Former Olympic walking champion Alex Schwazer faces third doping ban
BOLZANO, Italy (AP) — Former Olympic race walking champion Alex Schwazer is being investigated a third time for doping.
The 41-year-old won the German road race walking championships on April 26 in an Italian record time of just over three hours.
But the National Anti Doping Agency of Germany announced on Monday that it temporarily suspended Schwazer and “initiated a results management proceeding” after the blood-boosting drug EPO “was detected in both the athlete’s urine and blood samples.”
“I am innocent but I am not going to defend myself again, I don’t have the energy anymore,” Schwazer said at a press conference in Bolzano, Italy.
“I didn’t take anything but I don’t have faith in the system anymore.”
EPO was the same substance for which Schwazer tested positive before the 2012 London Olympics.

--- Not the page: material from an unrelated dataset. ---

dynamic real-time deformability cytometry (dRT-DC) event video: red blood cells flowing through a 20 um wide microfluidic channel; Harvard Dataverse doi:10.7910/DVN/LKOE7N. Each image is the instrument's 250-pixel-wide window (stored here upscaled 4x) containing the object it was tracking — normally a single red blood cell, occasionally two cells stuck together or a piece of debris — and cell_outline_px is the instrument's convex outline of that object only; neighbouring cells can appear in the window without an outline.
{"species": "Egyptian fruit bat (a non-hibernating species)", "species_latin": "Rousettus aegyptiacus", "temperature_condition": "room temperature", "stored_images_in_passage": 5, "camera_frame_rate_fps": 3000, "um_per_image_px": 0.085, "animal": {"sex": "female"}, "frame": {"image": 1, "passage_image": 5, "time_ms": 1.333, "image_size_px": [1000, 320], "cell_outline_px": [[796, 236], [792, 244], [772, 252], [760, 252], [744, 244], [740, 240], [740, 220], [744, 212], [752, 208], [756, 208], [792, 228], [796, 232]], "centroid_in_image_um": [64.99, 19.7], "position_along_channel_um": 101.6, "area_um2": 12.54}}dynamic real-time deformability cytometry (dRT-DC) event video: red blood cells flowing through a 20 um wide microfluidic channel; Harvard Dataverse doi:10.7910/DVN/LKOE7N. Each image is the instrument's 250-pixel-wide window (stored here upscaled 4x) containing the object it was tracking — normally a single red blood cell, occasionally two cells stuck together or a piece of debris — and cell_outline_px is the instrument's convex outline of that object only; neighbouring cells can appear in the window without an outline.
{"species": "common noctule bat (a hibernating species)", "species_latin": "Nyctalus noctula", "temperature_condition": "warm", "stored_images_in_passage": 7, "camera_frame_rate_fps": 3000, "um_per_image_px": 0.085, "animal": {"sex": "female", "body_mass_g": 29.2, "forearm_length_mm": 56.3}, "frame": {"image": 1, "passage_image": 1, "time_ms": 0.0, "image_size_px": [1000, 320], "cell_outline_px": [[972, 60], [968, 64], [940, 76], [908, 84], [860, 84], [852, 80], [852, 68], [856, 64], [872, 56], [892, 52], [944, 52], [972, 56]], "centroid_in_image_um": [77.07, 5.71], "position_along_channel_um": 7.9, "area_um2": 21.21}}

He admitted to doping and was banned for 45 months.
Schwazer, who won the 50-kilometer event at the 2008 Beijing Games, returned and qualified for the 2016 Olympics but missed out after a retest of a doping sample showed positive traces of steroids, leading to an eight-year ban as it was his second offense.
Schwazer has always professed his innocence and an Italian court acquitted him in 2021, citing strong evidence that his urine samples were altered, but his appeals to the Court of Arbitration for Sport and the Swiss federal court were rejected and the Italian was forced to see out his ban.
The case was even made the subject of a Netflix docuseries.
In the latest investigation, the backup B sample will be tested as well as a third sample of urine that Schwazer’s former coach Sandro Donati was allowed to keep.
A third test does not normally exist but Schwazer’s lawyer, Gerhard Brandstätter, explained that they were granted the permission to keep one.
“The fact that we asked for a third urine sample shows that we don’t have faith in the system, his innocence is in that sample,” Brandstätter added.
If Schwazer is found guilty again he will be banned for life.
“I don’t know why they have it in for me and I’m no longer interested in finding out,” Schwazer said. “If I were to investigate, I would end up destroying myself.
“I’m innocent and I no longer want to waste energy on battles that can wear me out psychologically. They can do what they want, I don’t care anymore.”